Hoffen auf Normalität
Von Ulf Krone.
Ein Jahr Corona, davon lange Wochen in Lockdowns, in denen bis auf Lebensmittelgeschäfte und Apotheken beinahe alles geschlossen ist. Die Menschen sind in Kurzarbeit oder, sofern möglich, im Homeoffice, und Kultur findet, wenn überhaupt, online statt. Ein Ende des Lockdowns sowie die gesellschaftlichen und wirtschaftlichen Folgen der Pandemie sind gerade erst zu erahnen, doch es steht bereits fest, dass der Einzelhandel besonders schwer getroffen wurde. Wie es dem Gewerbe vor Ort in der Kreisstadt geht, hat WIR-Redakteur Ulf Krone bei Jörg Leinekugel, Vorsitzender des Gewerbevereins Groß-Gerau, nachgefragt.
Herr Leinekugel, wie geht es Ihnen, wie geht es Ihrem Geschäft im neuerlichen Lockdown? Wie gehen Sie mit der langen Schließung um?

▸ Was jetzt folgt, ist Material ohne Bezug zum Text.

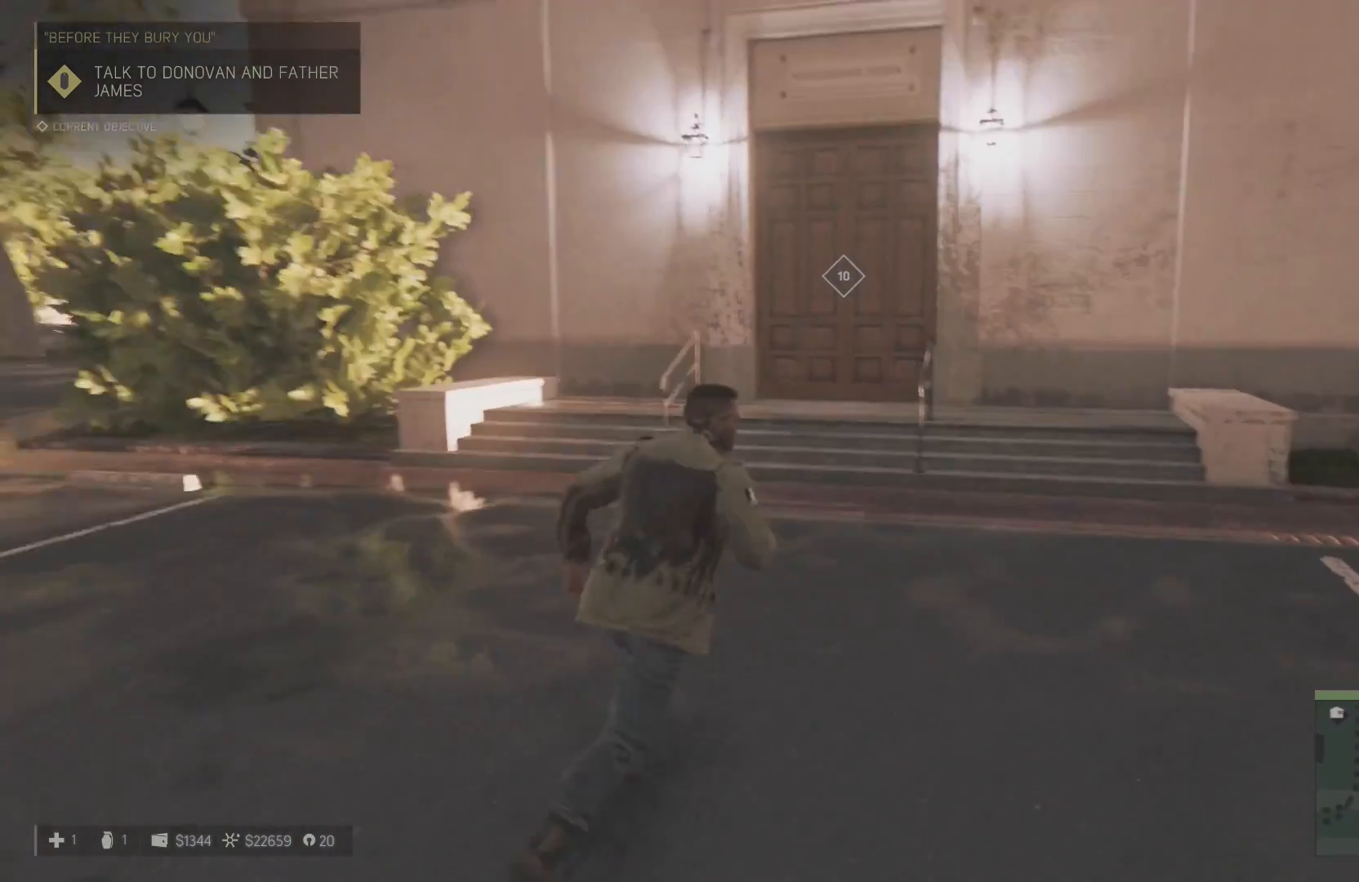
{"buttons": [], "left_stick": "center", "right_stick": "center", "events": []}
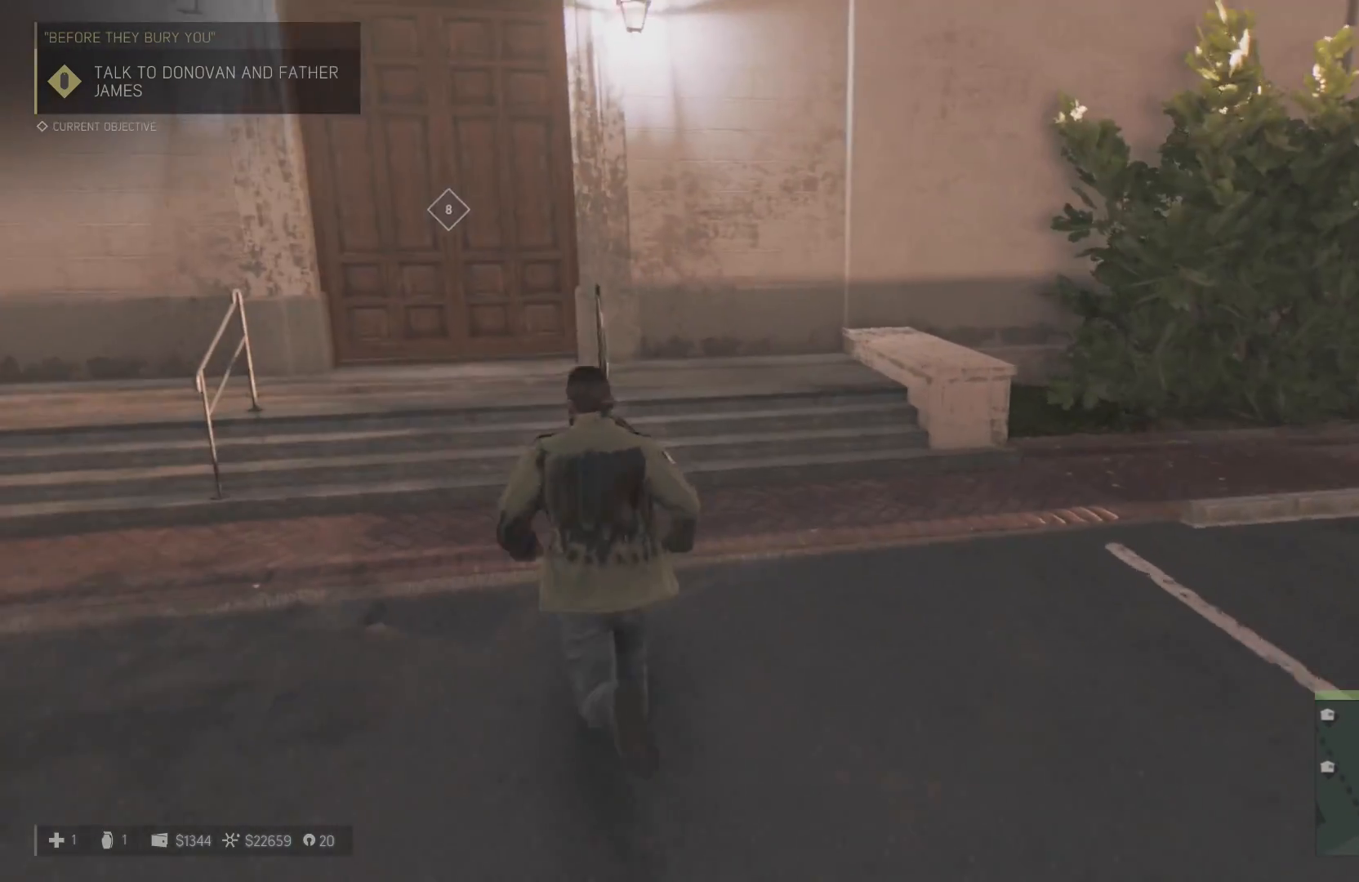
{"buttons": [], "left_stick": "center", "right_stick": "center", "events": []}
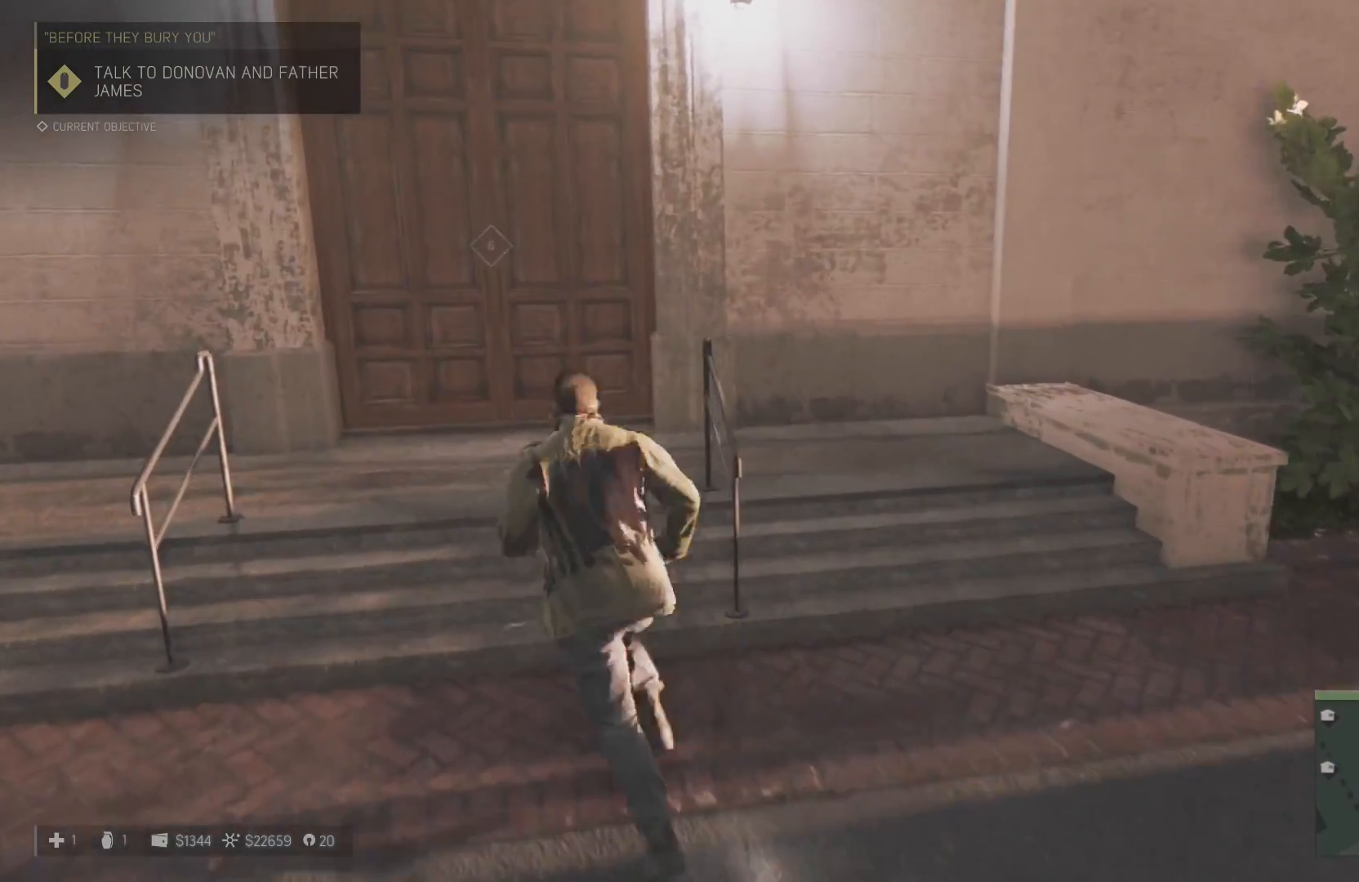
{"buttons": [], "left_stick": "center", "right_stick": "center", "events": []}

Jörg Leinekugel: Je länger der Lockdown anhält, umso größer werden die Sorgen. Unsere Mitarbeiterinnen sind Zuhause. Die laufenden Kosten, das Ausbleiben der versprochenen Hilfen und die Ungewissheit, wie lange die Schließung noch dauert, zehrt an den Nerven. Um uns abzusichern, mussten wir notgedrungen einen KFW-Kredit in Anspruch nehmen. Dieser verschafft uns zwar momentane Liquidität, muss aber natürlich aus den laufenden Umsätzen nach der Wiedereröffnung zurückgeführt werden. Eine Belastung, die wir ohne den Lockdown nicht gehabt hätten. Unser Geschäft hat jeden Morgen für zwei Stunden zur Abholung von Bestellungen aus unserem Webshop oder Reparaturen von Uhren geöffnet. Dies ist eher eine homöopathische Lösung, da die damit erzielten Umsätze nicht mit normalen Zeiten zu vergleichen sind. Auf normale Zeiten mit den entsprechenden Umsätzen hoffen wir und unsere Lieferanten natürlich auch.

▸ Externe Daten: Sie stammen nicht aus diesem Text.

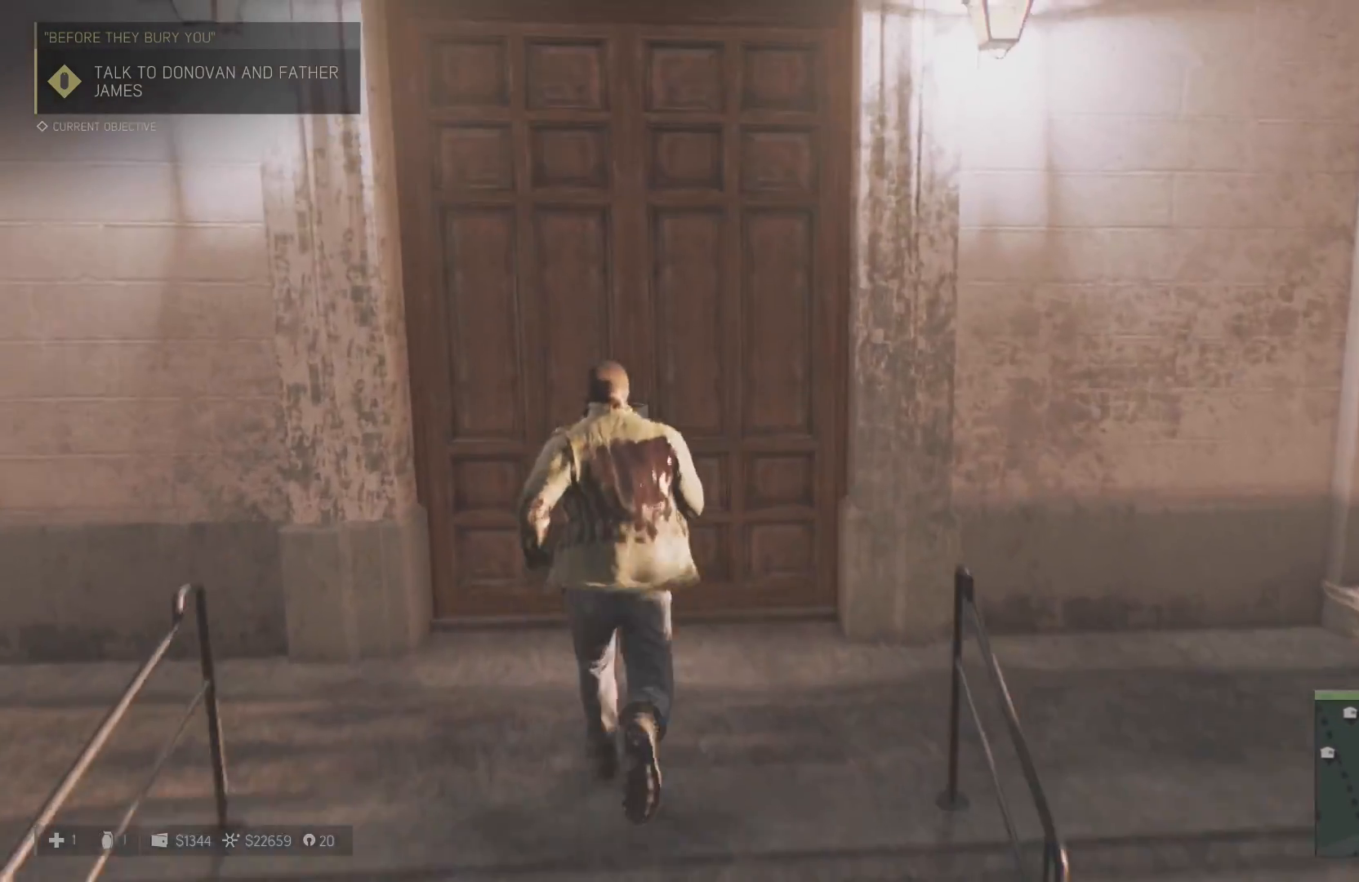
{"buttons": [], "left_stick": "center", "right_stick": "center", "events": []}
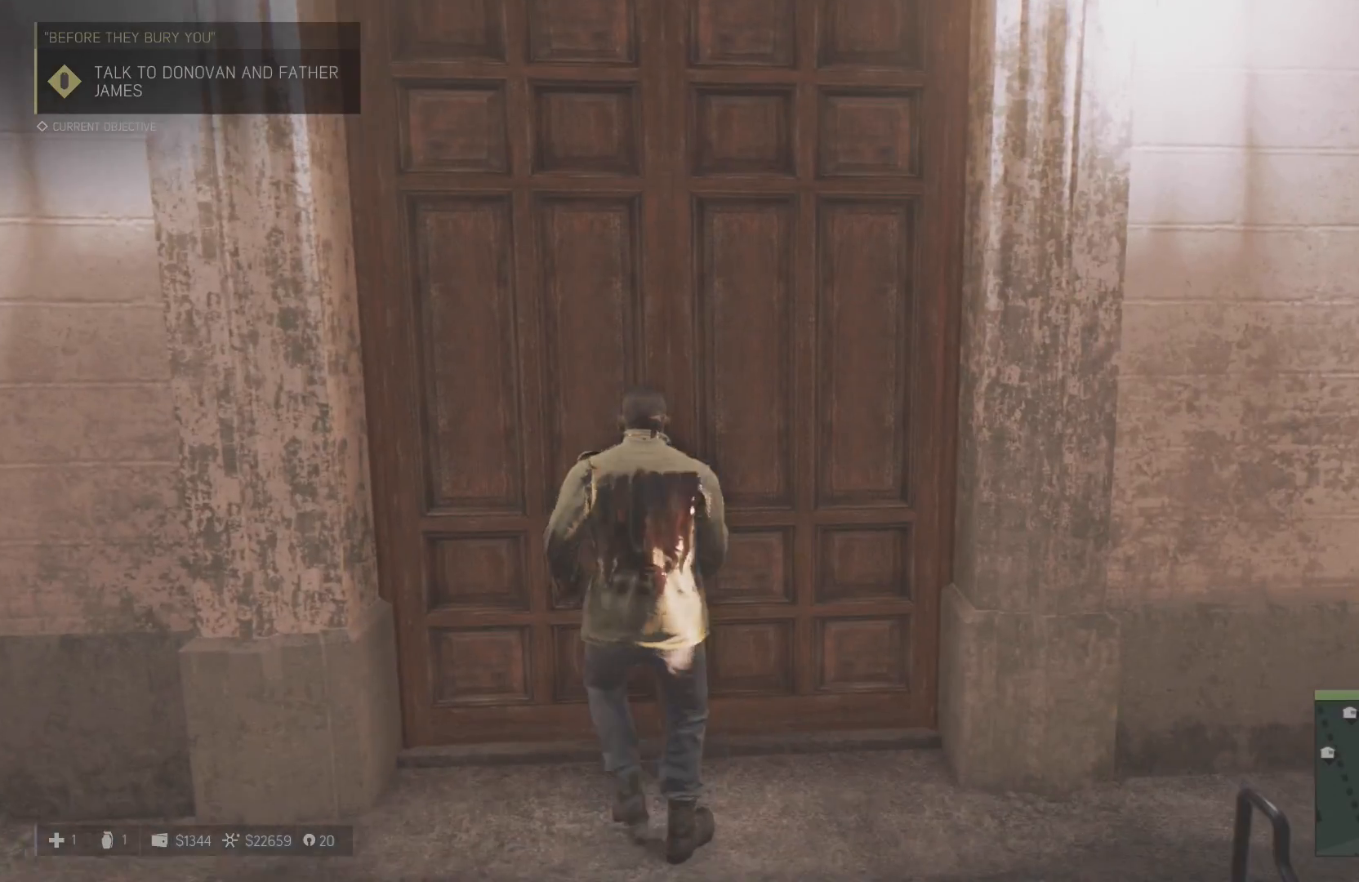
{"buttons": [], "left_stick": "center", "right_stick": "center", "events": []}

Wie ist die generelle Stimmung unter den Gewerbetreibenden in der Kreisstadt?
Jörg Leinekugel: Jeder versucht, das Beste daraus zu machen. Einige ärgern sich, dass Sie schließen müssen, aber es fast schon einen Shopping-Tourismus zu den Vollsortimentern REAL, GLOBUS, KAUFLAND etc. gibt. Dort scheinen Abstandsregeln außer Kraft gesetzt zu sein, wenn man das Gedränge an den Theken und Kassen beobachtet.
In der Politik folgt Impf-Gipfel auf Ministerpräsidenten-Konferenz, aber die Kritik an den Verantwortlichen und ihren Beschlüssen wächst. Die Corona-Hilfen etwa gelten als zu bürokratisch, und die Gelder fließen nur verzögert. Was wünschen sich die Gewerbetreibenden von der Politik?
Jörg Leinekugel: Ganz einfach: auf Worte Taten folgen zu lassen. Am 10. Februar wurde auf dem letzten Gipfel verkündet, dass ab sofort die Hilfen zu beantragen wären. Tatsache ist, dass das Portal vielleicht am 15. Februar überhaupt erst frei geschaltet wird. In der jetzigen Situation zählt eben jeder Tag.
Der Einzelhandel stand bereits vor der Corona-Pandemie vor großen Herausforderungen wie der Digitalisierung und der Konkurrenz durch den Online-Handel. Lässt sich bereits absehen, welche Folgen die aktuelle Krise für die Gewerbetreibenden, etwa in der Kreisstadt, haben wird?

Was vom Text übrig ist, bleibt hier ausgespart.